--- START OF Data lines ---
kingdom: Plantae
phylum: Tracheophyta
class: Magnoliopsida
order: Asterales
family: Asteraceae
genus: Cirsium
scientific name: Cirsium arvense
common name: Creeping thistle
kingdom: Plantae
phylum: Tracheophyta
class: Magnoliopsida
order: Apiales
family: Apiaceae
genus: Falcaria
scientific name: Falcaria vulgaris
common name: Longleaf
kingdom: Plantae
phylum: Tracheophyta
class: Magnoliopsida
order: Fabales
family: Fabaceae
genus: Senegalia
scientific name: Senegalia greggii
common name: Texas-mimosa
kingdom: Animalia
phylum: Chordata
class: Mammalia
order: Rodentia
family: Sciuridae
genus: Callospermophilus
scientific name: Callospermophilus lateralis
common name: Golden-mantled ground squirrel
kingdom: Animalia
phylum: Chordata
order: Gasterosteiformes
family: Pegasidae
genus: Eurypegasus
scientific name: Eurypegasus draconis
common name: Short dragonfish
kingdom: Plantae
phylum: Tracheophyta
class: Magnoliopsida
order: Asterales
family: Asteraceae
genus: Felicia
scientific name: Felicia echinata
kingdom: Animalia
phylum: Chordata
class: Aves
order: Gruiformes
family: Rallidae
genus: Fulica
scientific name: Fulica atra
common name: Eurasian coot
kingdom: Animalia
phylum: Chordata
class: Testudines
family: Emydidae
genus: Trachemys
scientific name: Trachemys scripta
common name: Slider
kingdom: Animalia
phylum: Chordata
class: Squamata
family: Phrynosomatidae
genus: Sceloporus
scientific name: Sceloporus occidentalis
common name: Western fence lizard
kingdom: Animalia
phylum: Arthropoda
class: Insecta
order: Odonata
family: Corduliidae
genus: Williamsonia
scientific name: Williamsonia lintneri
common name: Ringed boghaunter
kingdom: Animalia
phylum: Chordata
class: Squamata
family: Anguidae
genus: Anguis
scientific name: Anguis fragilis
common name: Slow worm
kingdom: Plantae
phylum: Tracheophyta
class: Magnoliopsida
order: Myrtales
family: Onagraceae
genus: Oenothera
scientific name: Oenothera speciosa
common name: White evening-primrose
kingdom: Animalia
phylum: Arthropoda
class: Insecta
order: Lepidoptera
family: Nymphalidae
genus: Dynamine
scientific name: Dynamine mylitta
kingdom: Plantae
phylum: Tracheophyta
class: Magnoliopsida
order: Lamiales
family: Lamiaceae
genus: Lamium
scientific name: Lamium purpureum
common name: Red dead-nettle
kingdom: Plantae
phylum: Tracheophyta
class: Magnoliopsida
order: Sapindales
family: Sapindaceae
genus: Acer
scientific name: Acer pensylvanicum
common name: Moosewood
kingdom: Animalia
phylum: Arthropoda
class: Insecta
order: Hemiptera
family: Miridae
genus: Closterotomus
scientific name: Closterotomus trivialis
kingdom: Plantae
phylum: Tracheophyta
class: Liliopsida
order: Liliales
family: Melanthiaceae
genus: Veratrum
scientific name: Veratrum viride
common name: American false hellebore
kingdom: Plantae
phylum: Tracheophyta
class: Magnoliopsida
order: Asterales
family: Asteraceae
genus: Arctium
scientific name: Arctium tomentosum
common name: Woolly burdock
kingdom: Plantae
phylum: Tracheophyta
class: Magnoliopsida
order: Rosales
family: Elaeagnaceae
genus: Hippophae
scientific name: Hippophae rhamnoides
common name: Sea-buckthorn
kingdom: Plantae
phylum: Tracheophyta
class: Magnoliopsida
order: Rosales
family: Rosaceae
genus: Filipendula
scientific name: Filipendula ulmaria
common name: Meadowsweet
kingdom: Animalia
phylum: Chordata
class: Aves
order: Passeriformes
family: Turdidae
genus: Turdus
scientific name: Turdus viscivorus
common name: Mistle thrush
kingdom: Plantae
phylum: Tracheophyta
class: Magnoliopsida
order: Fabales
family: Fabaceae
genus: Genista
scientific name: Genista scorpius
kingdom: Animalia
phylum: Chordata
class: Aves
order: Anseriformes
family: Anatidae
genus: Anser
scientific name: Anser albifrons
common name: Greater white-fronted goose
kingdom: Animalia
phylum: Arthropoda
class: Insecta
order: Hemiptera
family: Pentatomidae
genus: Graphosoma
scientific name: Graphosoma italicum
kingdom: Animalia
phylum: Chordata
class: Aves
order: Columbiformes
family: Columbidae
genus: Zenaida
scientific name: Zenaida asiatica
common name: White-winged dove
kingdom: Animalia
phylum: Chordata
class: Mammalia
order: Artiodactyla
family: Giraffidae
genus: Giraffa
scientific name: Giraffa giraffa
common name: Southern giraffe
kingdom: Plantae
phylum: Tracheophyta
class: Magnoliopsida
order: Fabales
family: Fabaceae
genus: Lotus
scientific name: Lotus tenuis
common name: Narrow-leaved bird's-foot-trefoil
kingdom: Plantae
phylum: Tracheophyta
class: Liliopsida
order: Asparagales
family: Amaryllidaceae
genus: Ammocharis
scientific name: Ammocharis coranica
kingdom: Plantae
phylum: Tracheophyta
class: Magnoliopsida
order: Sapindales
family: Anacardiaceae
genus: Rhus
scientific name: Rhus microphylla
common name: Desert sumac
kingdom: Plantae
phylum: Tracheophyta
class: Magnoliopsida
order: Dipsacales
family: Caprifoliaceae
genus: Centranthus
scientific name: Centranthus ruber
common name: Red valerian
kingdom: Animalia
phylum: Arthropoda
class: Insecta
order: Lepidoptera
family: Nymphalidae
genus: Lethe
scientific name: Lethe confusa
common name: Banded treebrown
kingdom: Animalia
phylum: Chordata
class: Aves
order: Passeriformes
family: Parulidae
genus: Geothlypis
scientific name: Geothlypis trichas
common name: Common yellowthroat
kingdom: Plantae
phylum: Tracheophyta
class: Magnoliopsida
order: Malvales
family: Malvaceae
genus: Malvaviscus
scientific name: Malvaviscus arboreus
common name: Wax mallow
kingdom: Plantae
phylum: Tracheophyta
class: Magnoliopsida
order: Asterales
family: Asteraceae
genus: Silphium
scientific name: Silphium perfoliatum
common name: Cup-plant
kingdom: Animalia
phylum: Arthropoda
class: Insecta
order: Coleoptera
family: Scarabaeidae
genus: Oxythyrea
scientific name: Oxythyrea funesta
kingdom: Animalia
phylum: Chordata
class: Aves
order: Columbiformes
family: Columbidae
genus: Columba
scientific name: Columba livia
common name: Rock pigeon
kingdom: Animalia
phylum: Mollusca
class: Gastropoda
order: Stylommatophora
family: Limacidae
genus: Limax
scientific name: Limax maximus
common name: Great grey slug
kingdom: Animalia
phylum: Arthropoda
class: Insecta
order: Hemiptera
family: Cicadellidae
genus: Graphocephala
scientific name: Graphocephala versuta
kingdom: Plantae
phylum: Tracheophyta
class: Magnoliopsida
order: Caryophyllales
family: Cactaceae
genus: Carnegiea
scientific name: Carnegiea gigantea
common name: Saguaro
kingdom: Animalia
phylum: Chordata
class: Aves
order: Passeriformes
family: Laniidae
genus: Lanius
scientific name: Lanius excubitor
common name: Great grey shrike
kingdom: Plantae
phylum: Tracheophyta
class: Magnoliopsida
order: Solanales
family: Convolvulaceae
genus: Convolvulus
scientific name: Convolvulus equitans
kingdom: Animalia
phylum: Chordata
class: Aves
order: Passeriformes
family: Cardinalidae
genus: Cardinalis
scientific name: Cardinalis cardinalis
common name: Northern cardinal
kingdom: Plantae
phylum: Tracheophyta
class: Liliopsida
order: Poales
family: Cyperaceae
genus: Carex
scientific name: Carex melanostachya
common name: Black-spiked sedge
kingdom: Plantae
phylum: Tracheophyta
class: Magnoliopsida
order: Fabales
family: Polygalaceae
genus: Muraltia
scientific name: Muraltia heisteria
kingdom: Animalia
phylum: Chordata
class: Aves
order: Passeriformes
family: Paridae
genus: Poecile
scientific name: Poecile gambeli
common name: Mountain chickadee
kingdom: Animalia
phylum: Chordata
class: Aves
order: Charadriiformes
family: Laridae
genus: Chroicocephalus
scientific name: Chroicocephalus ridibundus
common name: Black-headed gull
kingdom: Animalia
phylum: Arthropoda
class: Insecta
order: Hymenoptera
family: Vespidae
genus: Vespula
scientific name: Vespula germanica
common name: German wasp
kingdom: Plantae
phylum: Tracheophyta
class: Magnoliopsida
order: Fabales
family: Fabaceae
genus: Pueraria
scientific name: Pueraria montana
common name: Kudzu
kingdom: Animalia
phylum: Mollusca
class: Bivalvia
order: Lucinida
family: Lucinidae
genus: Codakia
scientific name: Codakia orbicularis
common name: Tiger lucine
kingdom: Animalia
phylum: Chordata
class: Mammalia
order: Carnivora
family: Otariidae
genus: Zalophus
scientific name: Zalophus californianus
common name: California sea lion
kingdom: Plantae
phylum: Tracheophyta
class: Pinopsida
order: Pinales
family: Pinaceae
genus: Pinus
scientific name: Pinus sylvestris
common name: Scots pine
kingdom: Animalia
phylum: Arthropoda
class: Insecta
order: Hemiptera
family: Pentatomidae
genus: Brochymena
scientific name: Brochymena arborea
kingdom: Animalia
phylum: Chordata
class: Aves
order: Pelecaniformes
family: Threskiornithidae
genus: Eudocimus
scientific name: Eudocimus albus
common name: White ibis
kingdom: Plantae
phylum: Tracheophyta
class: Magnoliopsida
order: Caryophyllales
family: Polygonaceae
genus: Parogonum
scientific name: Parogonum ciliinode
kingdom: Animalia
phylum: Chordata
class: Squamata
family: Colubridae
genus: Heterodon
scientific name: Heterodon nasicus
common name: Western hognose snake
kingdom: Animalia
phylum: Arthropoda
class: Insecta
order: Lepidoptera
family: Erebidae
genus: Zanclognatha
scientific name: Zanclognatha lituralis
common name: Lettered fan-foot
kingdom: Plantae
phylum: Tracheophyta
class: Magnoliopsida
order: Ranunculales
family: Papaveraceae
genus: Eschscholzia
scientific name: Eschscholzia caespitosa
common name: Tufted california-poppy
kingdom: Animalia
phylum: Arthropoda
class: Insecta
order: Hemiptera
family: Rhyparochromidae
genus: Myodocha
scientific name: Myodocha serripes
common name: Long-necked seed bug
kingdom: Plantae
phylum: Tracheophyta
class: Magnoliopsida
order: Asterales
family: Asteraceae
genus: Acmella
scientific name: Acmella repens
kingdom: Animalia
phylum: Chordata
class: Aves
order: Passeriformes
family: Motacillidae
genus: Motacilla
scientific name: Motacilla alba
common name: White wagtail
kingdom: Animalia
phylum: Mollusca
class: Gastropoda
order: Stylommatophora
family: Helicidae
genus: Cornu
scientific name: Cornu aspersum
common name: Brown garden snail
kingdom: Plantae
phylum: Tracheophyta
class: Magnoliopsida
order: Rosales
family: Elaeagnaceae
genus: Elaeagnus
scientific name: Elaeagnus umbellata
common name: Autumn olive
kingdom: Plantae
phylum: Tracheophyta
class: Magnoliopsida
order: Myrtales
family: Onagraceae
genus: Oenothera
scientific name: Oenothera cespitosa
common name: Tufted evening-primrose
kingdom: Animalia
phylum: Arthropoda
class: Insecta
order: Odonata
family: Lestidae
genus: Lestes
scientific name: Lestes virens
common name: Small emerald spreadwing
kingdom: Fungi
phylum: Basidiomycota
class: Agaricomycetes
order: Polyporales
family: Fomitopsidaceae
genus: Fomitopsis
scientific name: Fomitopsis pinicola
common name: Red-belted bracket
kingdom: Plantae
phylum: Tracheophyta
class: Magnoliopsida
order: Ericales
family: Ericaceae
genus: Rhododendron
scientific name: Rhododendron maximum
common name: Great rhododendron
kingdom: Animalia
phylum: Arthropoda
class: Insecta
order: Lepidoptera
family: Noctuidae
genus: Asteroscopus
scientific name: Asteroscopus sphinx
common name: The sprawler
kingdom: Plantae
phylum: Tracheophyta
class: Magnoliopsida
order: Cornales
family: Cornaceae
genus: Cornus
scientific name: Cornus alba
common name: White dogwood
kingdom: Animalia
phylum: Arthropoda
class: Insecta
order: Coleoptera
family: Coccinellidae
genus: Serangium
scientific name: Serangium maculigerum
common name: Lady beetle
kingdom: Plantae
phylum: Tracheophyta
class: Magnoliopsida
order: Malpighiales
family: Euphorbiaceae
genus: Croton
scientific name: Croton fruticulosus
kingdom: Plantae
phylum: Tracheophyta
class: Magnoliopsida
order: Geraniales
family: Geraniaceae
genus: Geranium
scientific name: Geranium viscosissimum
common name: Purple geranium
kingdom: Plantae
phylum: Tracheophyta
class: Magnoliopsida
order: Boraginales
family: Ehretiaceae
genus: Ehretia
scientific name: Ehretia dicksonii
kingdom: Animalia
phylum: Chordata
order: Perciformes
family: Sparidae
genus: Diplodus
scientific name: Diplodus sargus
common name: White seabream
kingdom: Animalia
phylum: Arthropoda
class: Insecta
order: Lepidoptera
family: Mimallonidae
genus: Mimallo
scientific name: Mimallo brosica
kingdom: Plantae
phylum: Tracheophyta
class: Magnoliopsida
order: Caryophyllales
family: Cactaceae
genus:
--- END OF Data lines ---
Problem:
Rewrite the lines from the one containing "scientific name: Mimallo brosica" through the last line of the data, both included, as a numbered list, skipping any blank lines.

Correct result:
1. scientific name: Mimallo brosica
2. kingdom: Plantae
3. phylum: Tracheophyta
4. class: Magnoliopsida
5. order: Caryophyllales
6. family: Cactaceae
7. genus:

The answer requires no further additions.